Europe’s Power Crisis Moves North as Water Shortage Persists
(Bloomberg) -- As the frontier of Europe’s energy crisis moves north, the Nordic region faces a worsening power crisis with dwindling water reservoirs hampering the generation of hydroelectric power.
Nordic power prices were five times higher in September than a year ago. That’s hitting everyone from power-hungry factories and miners, to students struggling with their bills. Inflation is rocketing.
Europe’s northern corner can’t hide from the global shortage of natural gas and coal, with falling water reserves curbing the region’s most important source of electricity. Sweden is relying on a 52-year-old plant that burns oil to keep the lights on and a local utility is trying to convince industrial users to save energy as cold weather draws closer.

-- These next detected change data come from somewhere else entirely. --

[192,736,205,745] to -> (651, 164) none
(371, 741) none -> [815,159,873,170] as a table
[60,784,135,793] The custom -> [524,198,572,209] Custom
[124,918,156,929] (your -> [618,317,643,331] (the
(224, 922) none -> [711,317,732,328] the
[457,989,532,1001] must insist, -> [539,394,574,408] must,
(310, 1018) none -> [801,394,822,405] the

“The combination of low Nordic hydro reservoirs and low European gas storage levels is creating a perfect storm, with high coal and carbon prices on top of that,” said Mats Persson, head of trading at Fortum Oyj. “With new power cables to Germany and the U.K., the big price variations we have seen in Europe are entering the Nordic system.”

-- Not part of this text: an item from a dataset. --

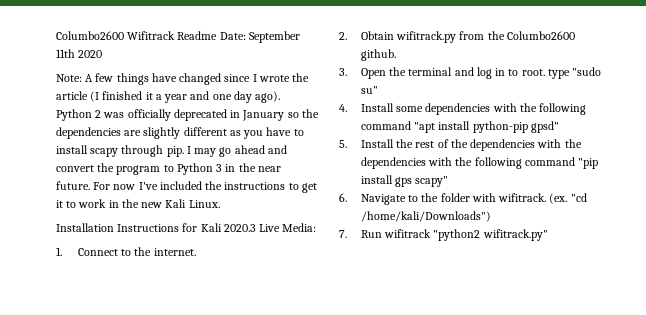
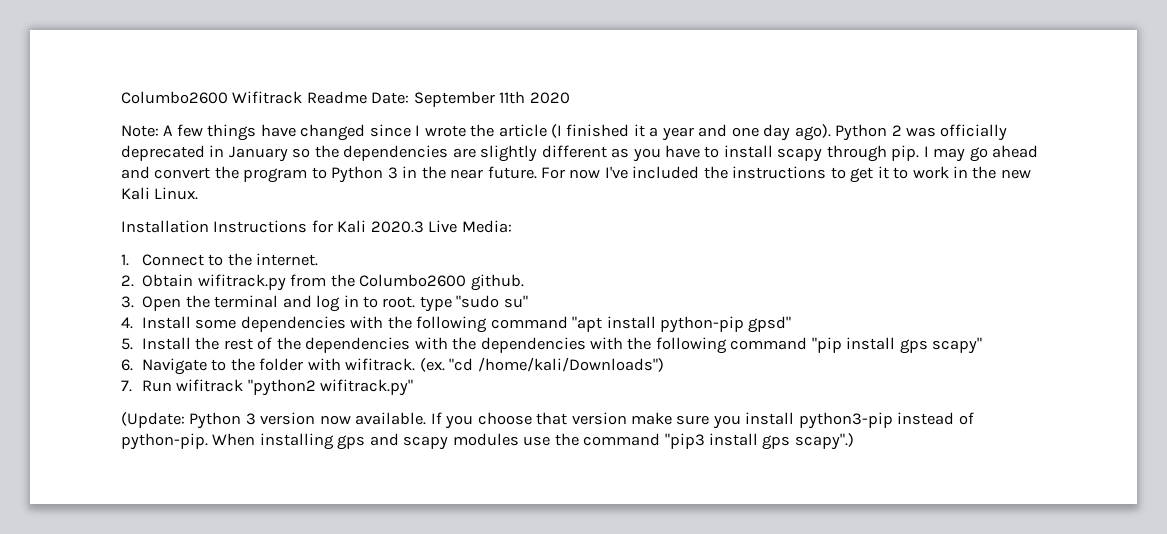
(548, 235) none -> [121,412,974,429] [121,433,854,450] // (Update: Python 3 version now available. If you choose that version make sure you install python3-pip instead of python-pip. When installing gps and scapy modules use the command "pip3 install gps scapy".)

Norwegian hydro levels are at their lowest in more than a decade for this time of the year. While some rain arrived in the past few days, the situation in southwest Norway has been so bad that grid operator Statnett SF issued a warning to traders on Monday, saying the power balance stands at two on a scale where five means rationing. That part of the country has the largest reservoir capacity and links to Germany and Denmark, as well as a new cable to Britain.

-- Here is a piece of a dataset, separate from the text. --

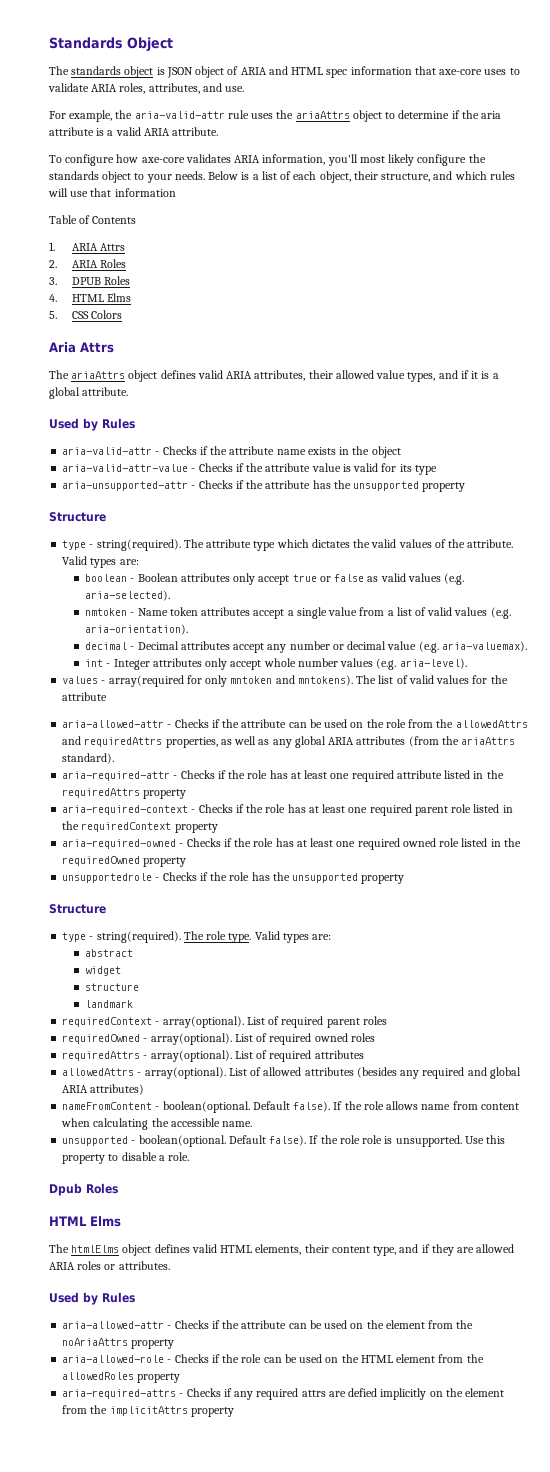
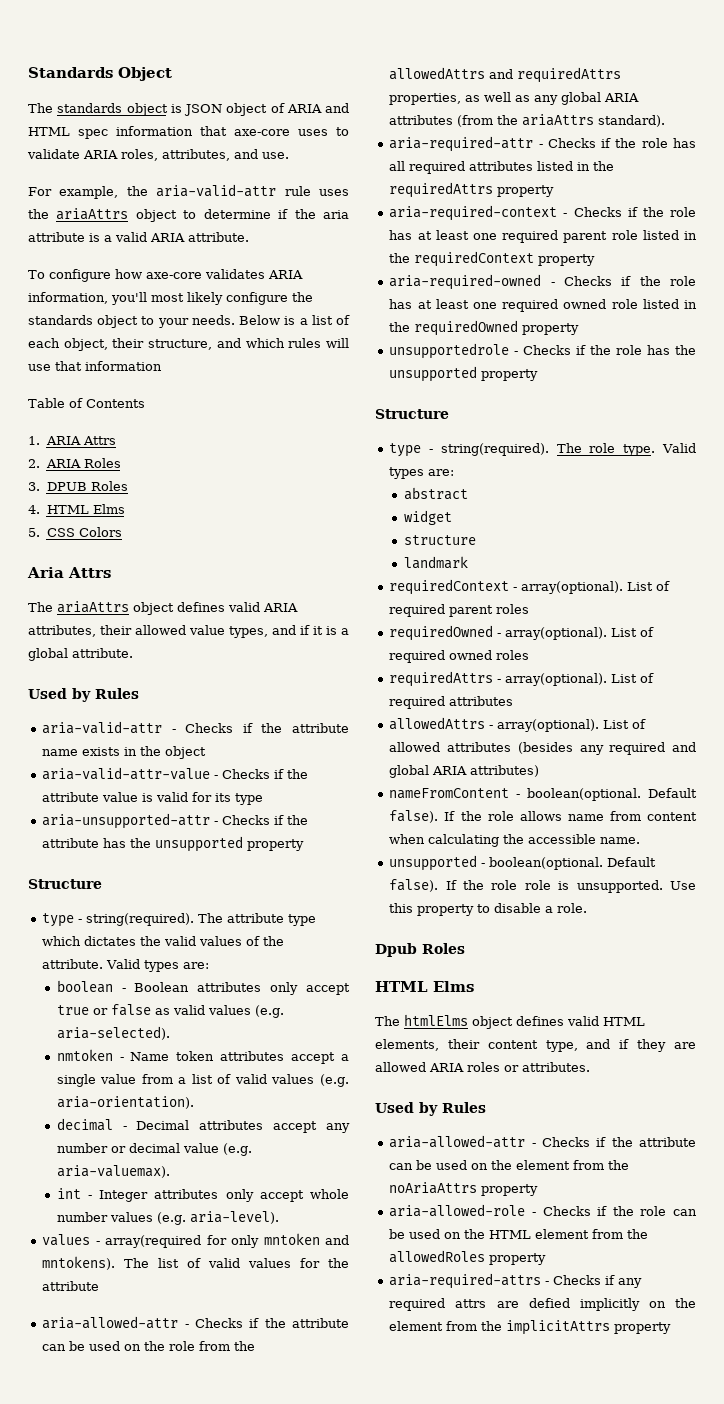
[290,770,442,782] at least one required attribute -> [389,161,534,174] all required attributes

The filling level was 52.3% for week of Sept. 20 in the area, the lowest since 2006 for that week. That’s sparking concern just weeks before the critical turning point when reservoirs start to decline later in the fall.
“Normally the reservoirs fill up at this time of year, but in both August and September we have had heat records and very little rainfall,” said Anders Gaudestad, executive vice president of power management at Agder Energi.
Data on the availability of water is as significant to the power market as the aggregate number for European gas storage levels, which traders watch like hawks these days. European gas surged to a record 100 euros ($116) per megawatt-hour on Friday, and traded at about 95 euros on Monday morning.
There isn’t enough water to export to both the continent and the U.K., said Sigbjorn Seland, chief analyst at industry consultant StormGeo Nena AS. Britain and Ireland are arguably the hardest hit by the global gas shortage and are starved of power.
“The idea of us being a green battery for Europe kind of falls flat on its face this winter,” said Andre Gustavsson, an analyst at Swedish utility Skelleftea Kraft AB, whose worst-case scenario is that surging prices will hit economic growth as companies start to curb output.
Swedish utility Oresundskraft AB plans to ask some industrial customers to be flexible in their consumption. That could help ease a strained power balance in the south, where Uniper SE’s oil-fired power plant ran at full throttle regularly in September.
Volatile prices are here to stay as nuclear, coal and gas plants are decommissioned, said Mats Gustavsson, vice president for energy at Swedish miner Boliden AB. The company just signed a new long-term power contract for a smelter in Norway.
“What’s dangerous is that the lowest price is increasing all the time,” he said. “So if you want to hedge yourself you will pay a much higher price.”
Soaring prices may push inflation in Sweden above 3% in coming months, a level last seen in 2008.
For the millions of homes and businesses that rely on electricity for most of their heating needs, the crisis is immediate. The hardest hit students have even been forced to borrow to pay their soaring bills, according to student leader Gesine Fischer.
Vegard Vardla, a 23-year-old student in Lillehammer outside Oslo, expects his monthly bill to double to about 1,400 Norwegian kroner ($160) when a fixed rate for him and his roommate runs out in a few weeks.
“I might have to sacrifice some of my savings to pay electricity bills,” Vardla said.